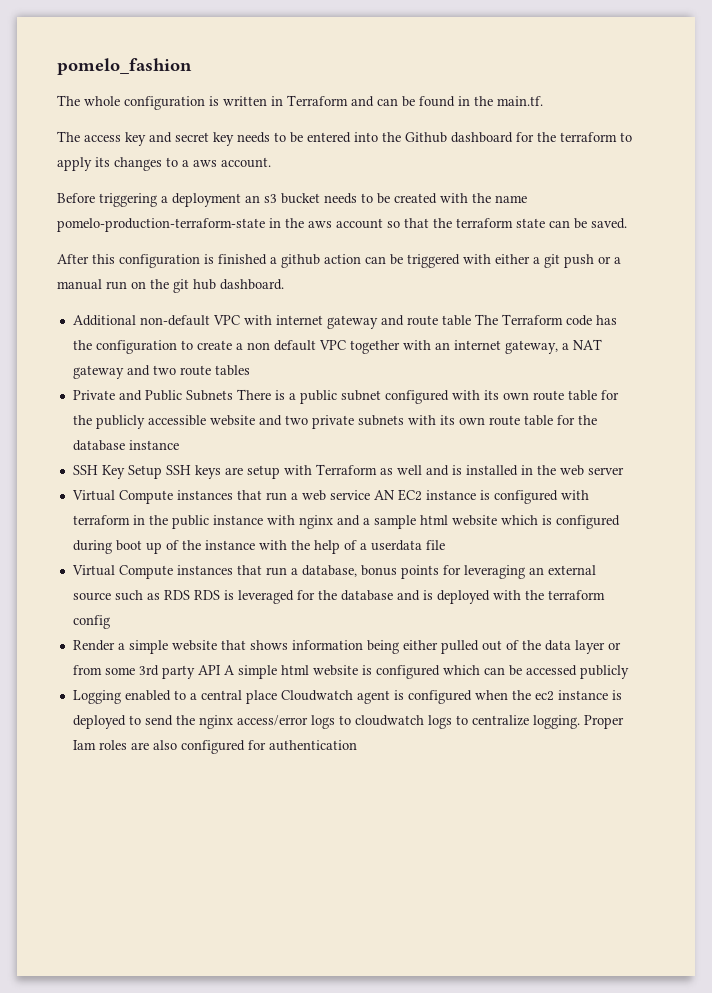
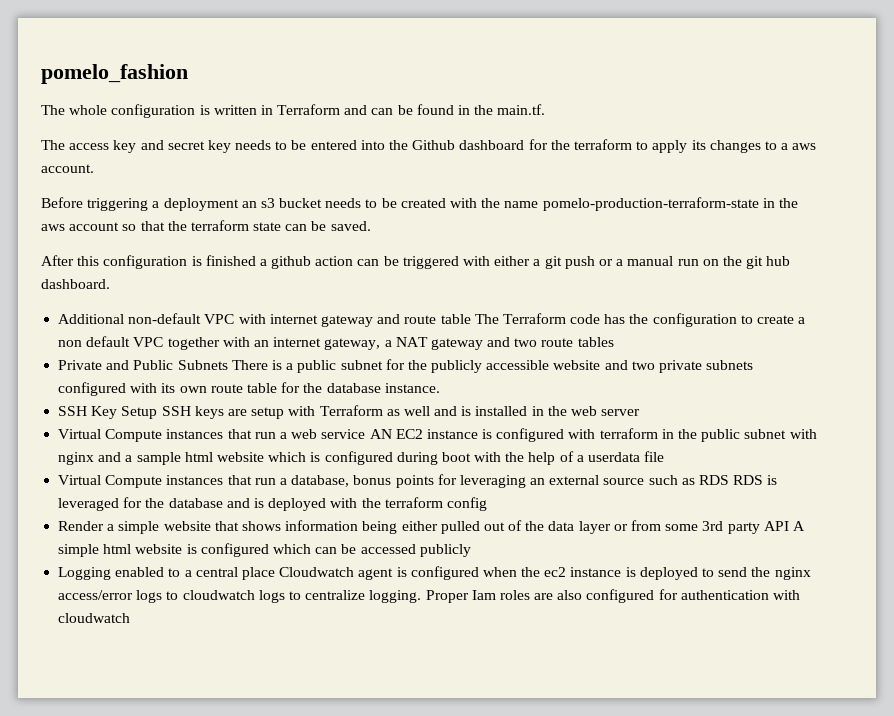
[384,390,597,404] configured with its own route table -> (383, 365) none
(404, 420) none -> [58,382,127,396] configured
[128,440,179,450] instance -> [384,383,440,393] instance.
[212,515,263,525] instance -> [744,429,787,439] subnet
[145,540,255,554] up of the instance -> (471, 457) none
(357, 745) none -> [773,590,801,600] [58,613,131,623] with cloudwatch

→ Instructions for the task: Repeat only what runs from the line holding "[128,440,179,450] instance ->" to the end of the data, keeping every line exactly as written, first and last included.

→ Response area:
[128,440,179,450] instance -> [384,383,440,393] instance.
[212,515,263,525] instance -> [744,429,787,439] subnet
[145,540,255,554] up of the instance -> (471, 457) none
(357, 745) none -> [773,590,801,600] [58,613,131,623] with cloudwatch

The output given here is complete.